Records from a data collection
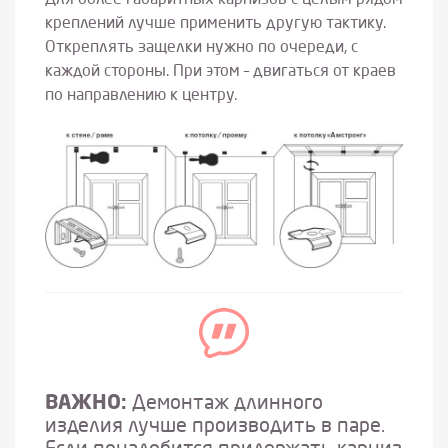
Для более габаритных карнизов с целым рядом
креплений лучше применить другую тактику.
Откреплять защелки нужно по очереди, с
каждой стороны. При этом – двигаться от краев
по направлению к центру.
ВАЖНО:
Демонтаж длинного
изделия лучше производить в паре.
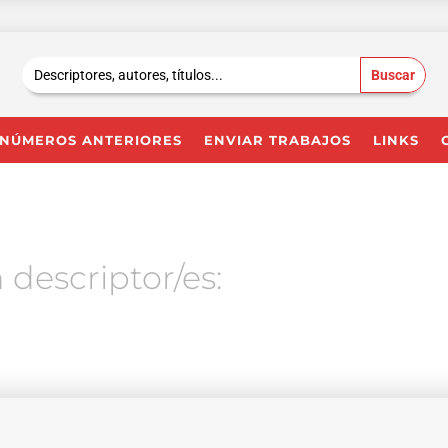
Buscar:
NÚMEROS ANTERIORES
ENVIAR TRABAJOS
LINKS
 descriptor/es:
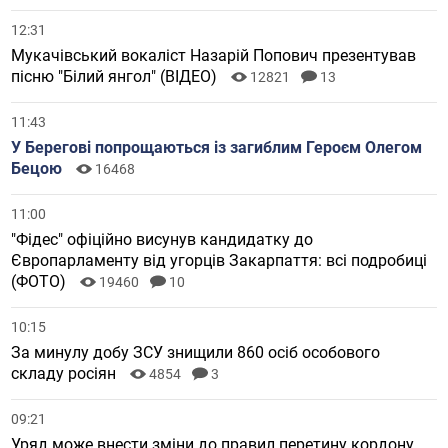
12:31
Мукачівський вокаліст Назарій Попович презентував
пісню "Білий янгол" (ВІДЕО)
12821
13
11:43
У Берегові попрощаються із загиблим Героєм Олегом
Бецою
16468
11:00
"Фідес" офіційно висунув кандидатку до
Європарламенту від угорців Закарпаття: всі подробиці
(ФОТО)
19460
10
10:15
За минулу добу ЗСУ знищили 860 осіб особового
складу росіян
4854
3
09:21
Уряд може внести зміни до правил перетину кордону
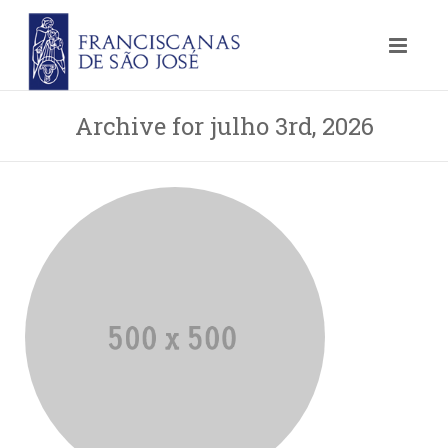
Archive for julho 3rd, 2026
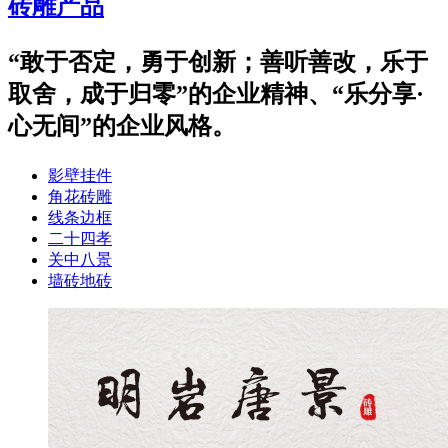
砖雕产品
“敢于否定，勇于创新；善听善改，乐于
取舍，成于归零”的企业精神、“乐分享·
心无间”的企业风格。
影壁挂件
角花砖雕
线条边框
二十四孝
关中八景
墙砖地砖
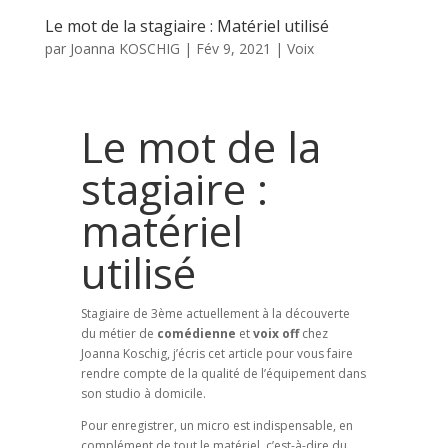
Le mot de la stagiaire : Matériel utilisé
par
Joanna KOSCHIG
|
Fév 9, 2021
|
Voix
Le mot de la
stagiaire :
matériel
utilisé
Stagiaire de 3ème actuellement à la découverte
du métier de
comédienne
et
voix off
chez
Joanna Koschig, j’écris cet article pour vous faire
rendre compte de la qualité de l’équipement dans
son studio à domicile.
Pour enregistrer, un micro est indispensable, en
complément de tout le matériel, c’est-à-dire du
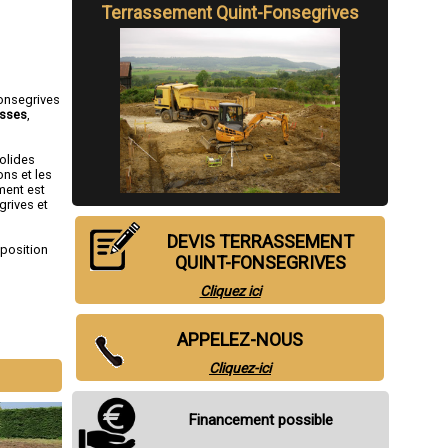
Terrassement Quint-Fonsegrives
onsegrives
asses
,
solides
ons et les
ment est
grives et
DEVIS TERRASSEMENT
sposition
QUINT-FONSEGRIVES
Cliquez ici
APPELEZ-NOUS
le
,
Muret
,
ens
Cliquez-ici
Financement possible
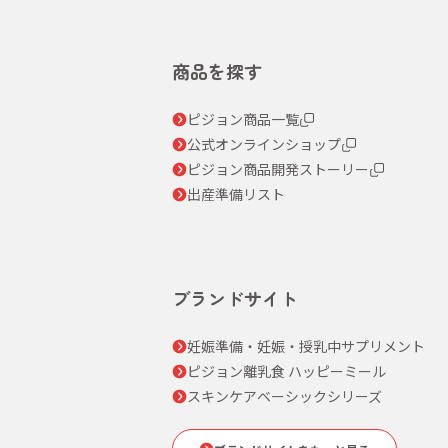
商品を探す
ピジョン商品一覧
公式オンラインショップ
ピジョン商品開発ストーリー
出産準備リスト
ブランドサイト
妊娠準備・妊娠・授乳中サプリメント
ピジョン離乳食 ハッピーミール
スキンケアベーシックシリーズ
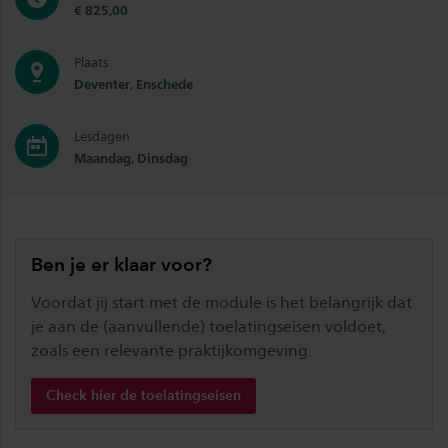
€ 825,00
Plaats
Deventer, Enschede
Lesdagen
Maandag, Dinsdag
Ben je er klaar voor?
Voordat jij start met de module is het belangrijk dat
je aan de (aanvullende) toelatingseisen voldoet,
zoals een relevante praktijkomgeving.
Check hier de toelatingseisen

* _WHAT TO DO_: Please arrange every line of text in the records above as one numbered list, with no blank lines. Leave the pictures out.

* _YOUR RESPONSE_:
1. Для более габаритных карнизов с целым рядом
2. креплений лучше применить другую тактику.
3. Откреплять защелки нужно по очереди, с
4. каждой стороны. При этом – двигаться от краев
5. по направлению к центру.
6. ВАЖНО:
7. Демонтаж длинного
8. изделия лучше производить в паре.
9. Buscar:
10. NÚMEROS ANTERIORES
11. ENVIAR TRABAJOS
12. LINKS
13.  descriptor/es:
14. 12:31
15. Мукачівський вокаліст Назарій Попович презентував
16. пісню "Білий янгол" (ВІДЕО)
17. 12821
18. 13
19. 11:43
20. У Берегові попрощаються із загиблим Героєм Олегом
21. Бецою
22. 16468
23. 11:00
24. "Фідес" офіційно висунув кандидатку до
25. Європарламенту від угорців Закарпаття: всі подробиці
26. (ФОТО)
27. 19460
28. 10
29. 10:15
30. За минулу добу ЗСУ знищили 860 осіб особового
31. складу росіян
32. 4854
33. 3
34. 09:21
35. Уряд може внести зміни до правил перетину кордону
36. Archive for julho 3rd, 2026
37. 砖雕产品
38. “敢于否定，勇于创新；善听善改，乐于
39. 取舍，成于归零”的企业精神、“乐分享·
40. 心无间”的企业风格。
41. 影壁挂件
42. 角花砖雕
43. 线条边框
44. 二十四孝
45. 关中八景
46. 墙砖地砖
47. Le mot de la stagiaire : Matériel utilisé
48. par
49. Joanna KOSCHIG
50. |
51. Fév 9, 2021
52. |
53. Voix
54. Le mot de la
55. stagiaire :
56. matériel
57. utilisé
58. Stagiaire de 3ème actuellement à la découverte
59. du métier de
60. comédienne
61. et
62. voix off
63. chez
64. Joanna Koschig, j’écris cet article pour vous faire
65. rendre compte de la qualité de l’équipement dans
66. son studio à domicile.
67. Pour enregistrer, un micro est indispensable, en
68. complément de tout le matériel, c’est-à-dire du
69. Terrassement Quint-Fonsegrives
70. onsegrives
71. asses
72. ,
73. solides
74. ons et les
75. ment est
76. grives et
77. DEVIS TERRASSEMENT
78. sposition
79. QUINT-FONSEGRIVES
80. Cliquez ici
81. APPELEZ-NOUS
82. le
83. ,
84. Muret
85. ,
86. ens
87. Cliquez-ici
88. Financement possible
89. 商品を探す
90. ピジョン商品一覧
91. 公式オンラインショップ
92. ピジョン商品開発ストーリー
93. 出産準備リスト
94. ブランドサイト
95. 妊娠準備・妊娠・授乳中サプリメント
96. ピジョン離乳食 ハッピーミール
97. スキンケアベーシックシリーズ
98. € 825,00
99. Plaats
100. Deventer, Enschede
101. Lesdagen
102. Maandag, Dinsdag
103. Ben je er klaar voor?
104. Voordat jij start met de module is het belangrijk dat
105. je aan de (aanvullende) toelatingseisen voldoet,
106. zoals een relevante praktijkomgeving.
107. Check hier de toelatingseisen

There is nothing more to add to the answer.